Seven glaucoma patients and 4 controls with no ocular pathology participated.Infrared reflective markers were placed on the subject’s preferred hand for recording its movement in 3D-space using motion-capture units (ProReflex, Qualisys AB, Sweden). Subjects reached and grasped two cylindrical objects placed in 1 of 4 locations using 1 of 3 viewing conditions (binocular, left eye only, right eye only). Between 8 to 12 movements were performed under each condition, generating a minimum of 96 trials per subject. Various indices of prehension planning, execution and control were quantified.Visual fields (VF) were measured using standard automated perimetry (HFA; Zeiss-Humphrey Instruments) generating monocular mean deviation (MD) and pattern standard deviation (PSD) scores. Eyes were classed as ‘better eye’ or ‘worse eye’ based on MD score. Binocular VF sensitivity was estimated using the integrated visual field (IVF) score [Crabb DP et al, Br J Ophthalmol 82(11): 1236-1241,1998].Differences in prehension movement between patients and controls in each viewing condition were compared, with strict control fror multiple comparisons (defined as p<0.0001).
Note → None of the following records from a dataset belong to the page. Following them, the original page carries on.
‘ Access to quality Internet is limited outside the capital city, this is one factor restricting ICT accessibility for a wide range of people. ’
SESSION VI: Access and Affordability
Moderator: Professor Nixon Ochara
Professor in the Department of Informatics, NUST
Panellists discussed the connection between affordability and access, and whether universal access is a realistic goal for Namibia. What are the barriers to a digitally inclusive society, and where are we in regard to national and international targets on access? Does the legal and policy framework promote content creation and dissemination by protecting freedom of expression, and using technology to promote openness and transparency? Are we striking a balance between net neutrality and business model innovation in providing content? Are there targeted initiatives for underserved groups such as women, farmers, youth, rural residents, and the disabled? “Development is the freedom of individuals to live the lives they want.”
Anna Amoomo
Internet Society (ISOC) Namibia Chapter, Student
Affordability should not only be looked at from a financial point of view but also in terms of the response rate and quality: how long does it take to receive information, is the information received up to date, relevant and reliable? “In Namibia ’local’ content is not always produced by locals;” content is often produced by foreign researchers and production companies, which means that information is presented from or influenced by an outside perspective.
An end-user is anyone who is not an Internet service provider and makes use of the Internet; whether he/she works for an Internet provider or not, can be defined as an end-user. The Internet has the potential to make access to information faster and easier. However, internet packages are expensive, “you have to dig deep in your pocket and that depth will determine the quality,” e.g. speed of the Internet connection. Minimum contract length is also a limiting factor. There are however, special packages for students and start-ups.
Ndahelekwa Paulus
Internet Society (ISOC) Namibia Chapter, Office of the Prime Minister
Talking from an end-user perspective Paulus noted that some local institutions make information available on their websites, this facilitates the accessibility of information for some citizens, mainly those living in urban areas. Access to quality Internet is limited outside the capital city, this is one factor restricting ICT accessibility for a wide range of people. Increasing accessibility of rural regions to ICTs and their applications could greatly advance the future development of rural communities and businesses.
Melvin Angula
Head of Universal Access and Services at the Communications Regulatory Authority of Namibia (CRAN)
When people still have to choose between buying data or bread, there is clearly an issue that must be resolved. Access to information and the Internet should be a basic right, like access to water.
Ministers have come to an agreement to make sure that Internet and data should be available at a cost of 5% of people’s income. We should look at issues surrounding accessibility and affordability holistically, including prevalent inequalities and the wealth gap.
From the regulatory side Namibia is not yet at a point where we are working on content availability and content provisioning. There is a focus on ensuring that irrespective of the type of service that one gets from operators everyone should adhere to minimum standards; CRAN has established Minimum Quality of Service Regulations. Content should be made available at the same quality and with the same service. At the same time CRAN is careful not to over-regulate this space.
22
Table 1 summarises the demographics and selected prehension results. When compared with control subjects at each viewing condition, patients showed significantly slower movement initiation (MO), reaching dynamics (PV, ttPD) and early grasp dynamics (ttPG), suggesting this group had difficulties with object location. However, examination of the spatial aspects of the grasp (PGA, GOC), indicated no differences in the estimation of object size between subject groups.
This study provides some evidence that glaucoma patients with asymmetrical field loss and relatively minor binocular field loss show deficits in prehension behaviour compared with control subjects with normal VFs. Further study is required to assess the associations between field loss location on prehension kinematics.